Elevator Problem w/ app. Weight

[Bachi234]

Homework Statement

Henry gets into an elevator on the 50th floor of a building and it begins moving at t = 0 s. The figure shows his apparent weight over the next 12 s where w1 = 520, w2 = 720, and w3 = 920.
The graph:
Begins at t=0 at w1 and goes in a horizontal straight line until 2. At t =2 the line goes straight up to w2 and stays horizontal on w2 until t=10. At t=10 the line goes straight up to w3 and stays horizontal on w3 until t=12. At t=12 it goes back down to w2. That is the end of the graph.

1. Is the elevator's initial direction up or down and how?
2. What is Henry's mass? _____kg
3. How far did Henry travel at t=12 sec?_____m

Homework Equations

F = ma
Wapp = m(g + ay)
Fsp = w + may
X = Vot + .5a(t)^2

The Attempt at a Solution

Number 1- I got that it is going down but I don't understand why. I think it has something to do with the acceleration being positive. What is a clear explanation for why its inital direction is down?

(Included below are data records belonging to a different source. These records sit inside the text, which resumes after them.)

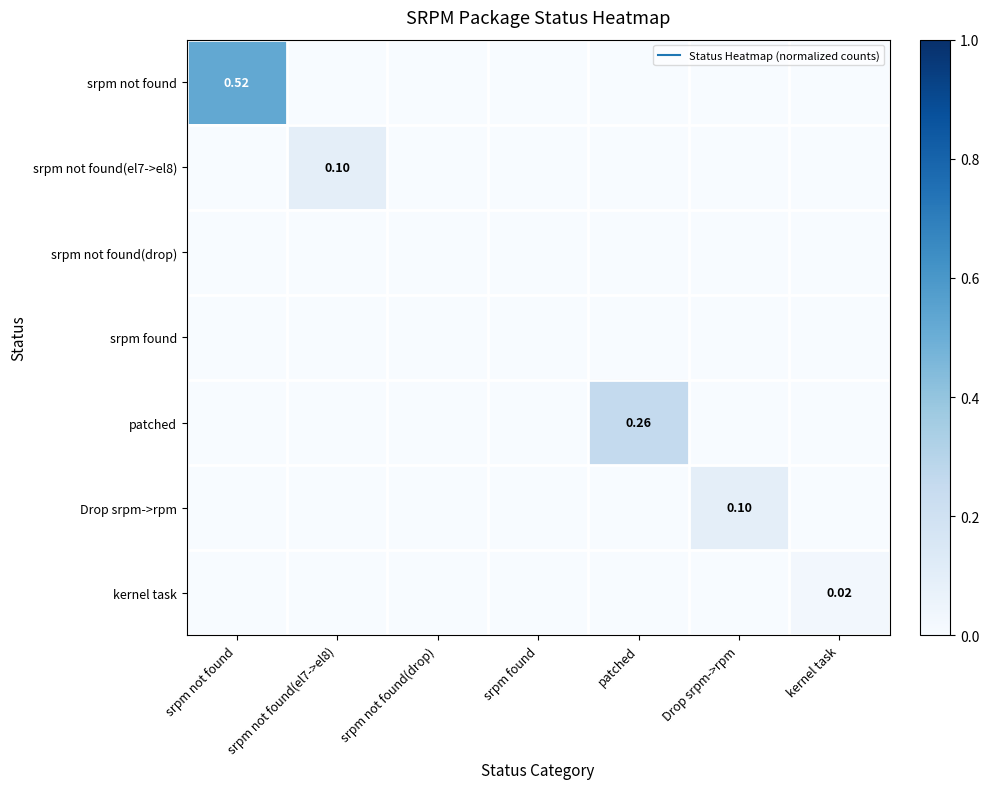

Which series changed the most between srpm not found(drop) and Drop srpm->rpm?

Drop srpm->rpm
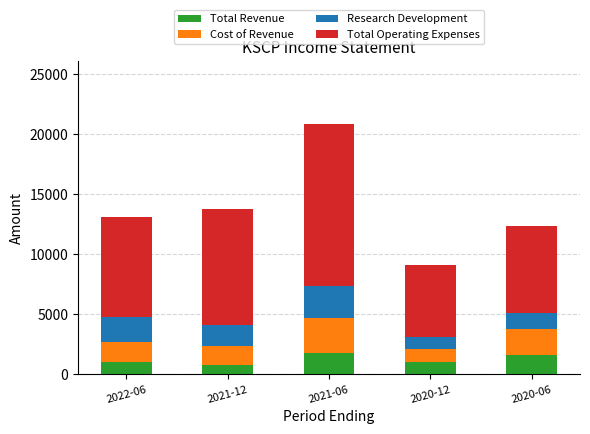

How many categories are shown in the chart?

5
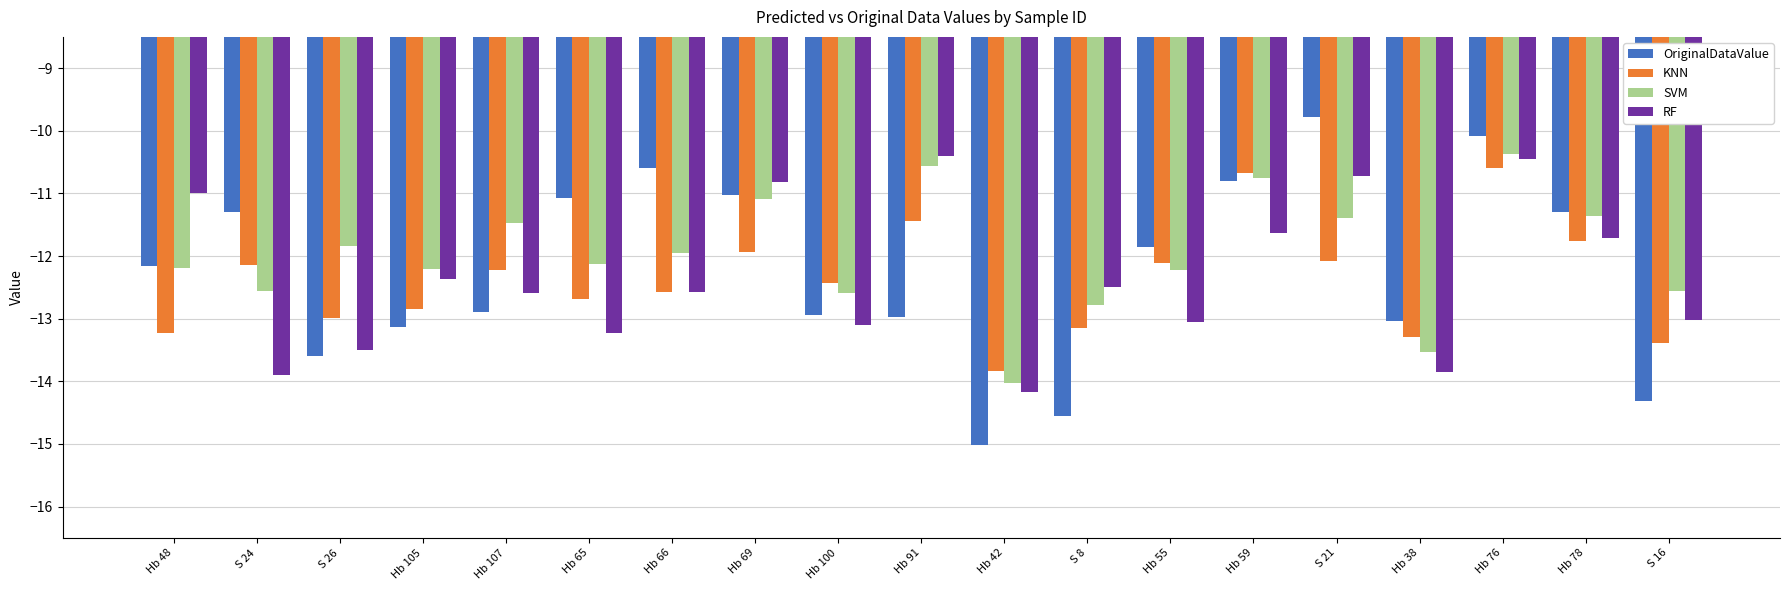

Which series changed the most between Hb 48 and Hb 105?

RF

Number 2- I've been trying to use the apparent weight formula to figure out the mass but I can't do that without the acceleration. After working the equations out using the Wapp and the g, I got that " m = (520 / (9.8 + ay)) " But, I can't fully solve for m without the acceleration and I can't solve for acceleration without the total force or m. I seem to be in a hole.

Number 3- Well, after I get the acceleration I can use time and Vo (which would equal 0, right?) to get the distance traveled.

Thanks in advance for your help!

 

[Mattowander]

For number 1, it's actually going up. Picture the elevator in your mind. If it's going up, then it will be pushing up against you harder than usual right?

For number 2, all you need to solve for his mass is his "true weight". This is given to you in the problem if you look closely. F = ma.

 

[baba89]

1. The elevator's initial direction is down because the graph shows that the apparent weight decreases from w1 to w2, indicating that the elevator is moving in a downward direction. This is also supported by the fact that the graph starts at the highest apparent weight (w1) and goes down to the lowest apparent weight (w2).

2. To determine Henry's mass, we can use the formula Wapp = m(g + ay), where Wapp is the apparent weight, g is the acceleration due to gravity (9.8 m/s^2), and ay is the acceleration in the y-direction. We can rearrange this equation to solve for m, which gives us m = Wapp / (g + ay). Since we know that Wapp = 520 N at t=0 and Wapp = 720 N at t=2, we can plug these values in to get m = 520 N / (9.8 m/s^2 + ay) and m = 720 N / (9.8 m/s^2 + ay). We can then set these two equations equal to each other and solve for ay, which will give us the acceleration in the y-direction. Once we have the acceleration, we can plug it back into either of the equations to solve for m.

3. To find the distance traveled at t=12 seconds, we can use the equation X = Vot + 0.5at^2, where X is the distance traveled, Vo is the initial velocity (which is 0 in this case), a is the acceleration, and t is the time. Since we already solved for the acceleration in the previous question, we can plug that value in along with t=12 seconds to calculate the distance traveled.